Gently, he pulled back the cloth and froze.

Mutilated hands.

A girl. Small fingers made shorter by a blade. A clean cut for some. Other claws had been ripped off, leaving a torn, ugly clawbed.

His mind analyzed what his eyes couldn't stop staring at. Someone must have cleaned the blood. There were no other wounds, though her lips were blue. Strangled—no, suffocated. She couldn’t even scream.

His lungs refused to draw air. His arms felt numb, his head light.

Someone sniffled beside him.

Escort. He was an Escort and they were watching him.

Lips thinning, he nodded at the lady.

Then he asked, "Who did this?"

An older man standing beside the couple scowled. "Isn't that why you're here? Find out, Escort! Find the beast who did this!"

Castien beckoned his guard. "Gather what information you can. I'll report this to the steward. And yes, I'll summon another guard for myself." Both Jerome and Anais had been insistent on guards at all times. He had to admit they were comforting.

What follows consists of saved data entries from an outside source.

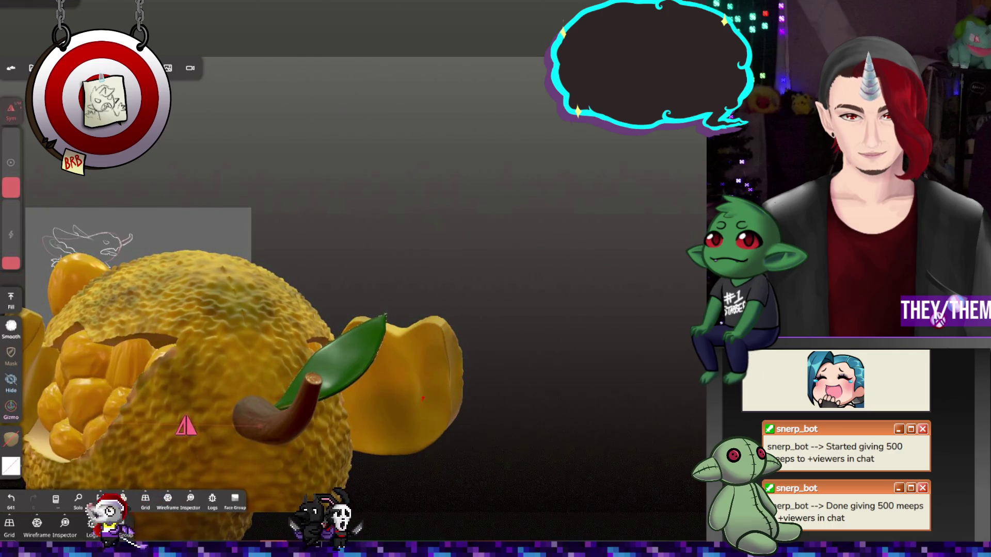
{"action": "left_click_drag", "start_coordinate": [575, 365], "coordinate": [464, 313]}
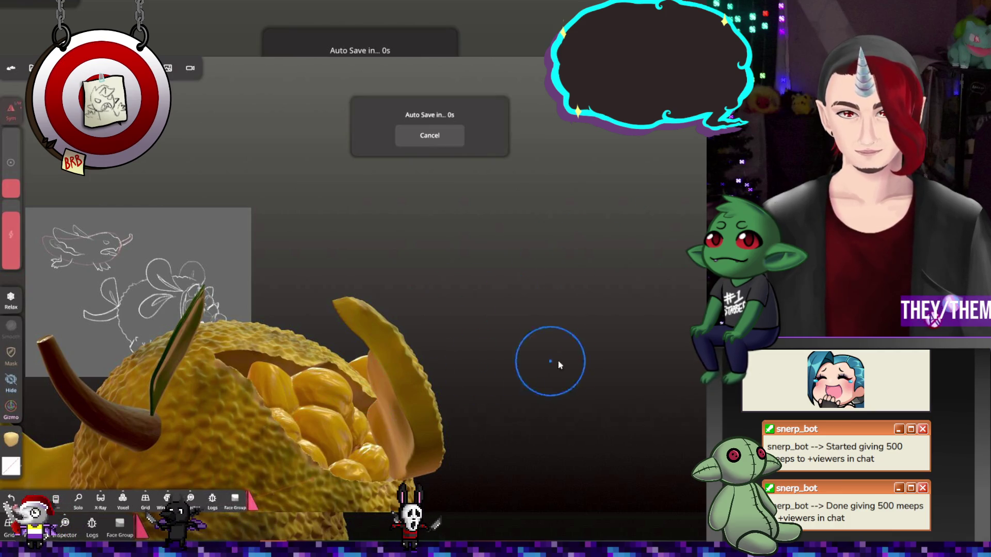
{"action": "left_click_drag", "start_coordinate": [548, 366], "coordinate": [445, 392]}
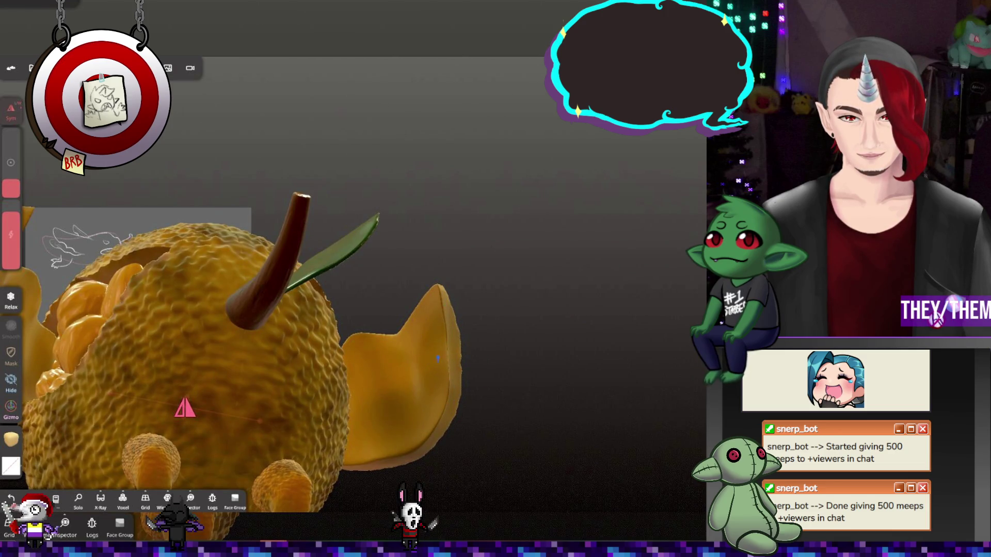
{"action": "mouse_move", "coordinate": [579, 335]}
{"action": "left_mouse_down"}
{"action": "mouse_move", "coordinate": [409, 432]}
{"action": "mouse_move", "coordinate": [491, 387]}
{"action": "mouse_move", "coordinate": [552, 333]}
{"action": "mouse_move", "coordinate": [531, 443]}
{"action": "mouse_move", "coordinate": [430, 469]}
{"action": "mouse_move", "coordinate": [457, 372]}
{"action": "mouse_move", "coordinate": [609, 438]}
{"action": "mouse_move", "coordinate": [514, 480]}
{"action": "mouse_move", "coordinate": [540, 431]}
{"action": "mouse_move", "coordinate": [542, 394]}
{"action": "mouse_move", "coordinate": [527, 427]}
{"action": "mouse_move", "coordinate": [572, 425]}
{"action": "mouse_move", "coordinate": [593, 407]}
{"action": "left_mouse_up"}
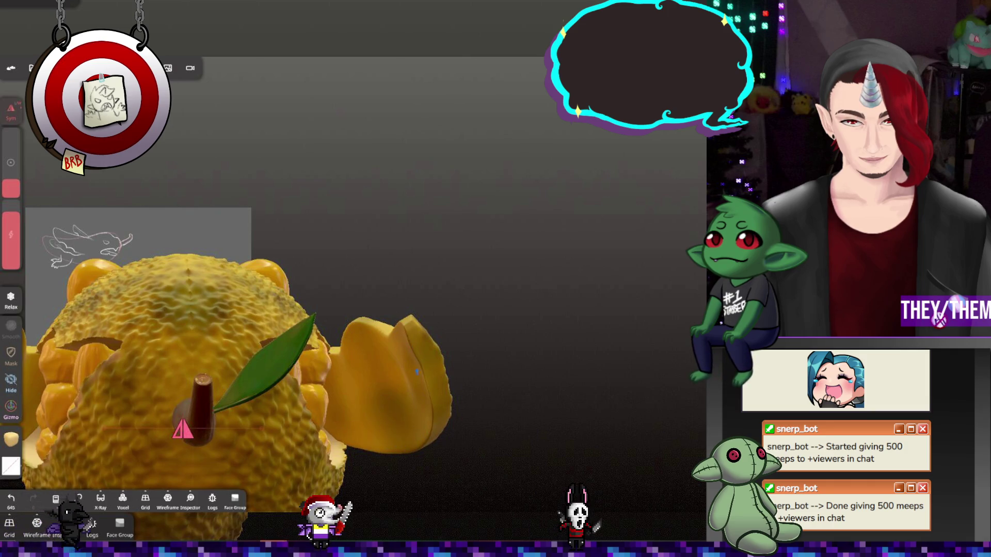
{"action": "mouse_move", "coordinate": [410, 351]}
{"action": "left_mouse_down"}
{"action": "mouse_move", "coordinate": [436, 358]}
{"action": "mouse_move", "coordinate": [591, 316]}
{"action": "left_mouse_up"}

The table in the main chamber was scattered with bottles of wine and stronger liquor. Angry murmurs of Nadraken and Delia drifted through the room. They would drink and there would be more death soon. The Queen's count would be high this week.

He walked through the halls, but not to find Vern.

The girl’s claws had been removed.

With claws so fresh in his mind, he inevitably thought of the book and its owner. But Damon wouldn't do this. His friend wouldn’t do this.

Yet someone had.

Perhaps Damon had shown others the book, or someone had given it to him. The nobles seemed an unlikely source, but the factions that Damon had mentioned—some among them were more extremist than even those who had attacked. Damon believed he had them under control, but if not? He should be warned.